The Deadly Tower (1975 TV Movie)
Mixed messages
28 March 2006
NBC greenlighted The Deadly Tower, a retelling of the Charles Whitman incident of 1966, but the network was apparently unwilling to let it go as a kid-goes-nuts-and-shoots-up-a-college-campus thriller. Instead, they packed and padded this painful and unnerving story with lots of social commentary about a young Latino patrolman, one of the principals who got to Whitman, battling prejudice.

NBC's prudence (or cowardice, depending on your take) just about squelches the lean, dark, and amazingly gory (for TV) story of Whitman (a ne'er do well played creepily by Kurt Russell) losing his mind, offing his family, and carrying his fight with whatever lurking head-demons to a university tower where he unloads on an unsuspecting campus.

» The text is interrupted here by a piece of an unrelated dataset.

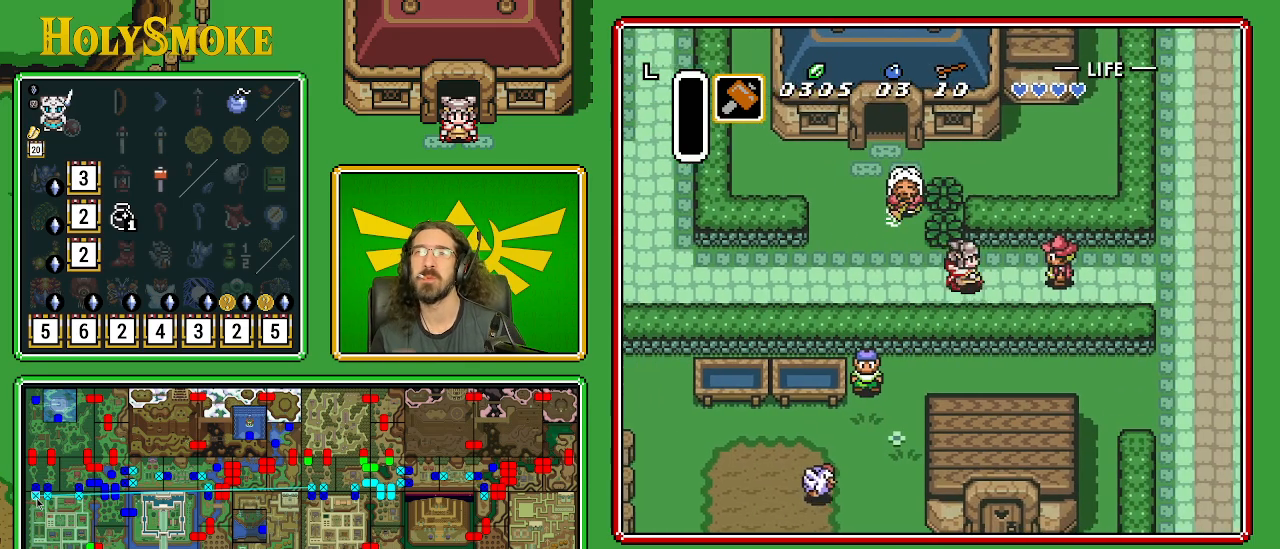
{"buttons": ["DPAD_RIGHT"], "events": []}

I've seen a documentary about Whitman which told the story of a profoundly damaged young man who breaks under familial pressures and seeks vengeance against the world. You don't get that from the movie; there isn't much more than a blurb about a suspected brain tumor to explain his actions.

Yet, on a suspense level, the movie works quite well. It's when the screenwriters pull their punches by injecting social issues that the movie loses its focus (but probably gains that old expectation of containing significant social value).

The Deadly Tower is ugly and sweaty and filled with mayhem, and if you can get by the issue stuff, you'll either be rewarded by or repulsed by a brutal and suspenseful voyeuristic wallow.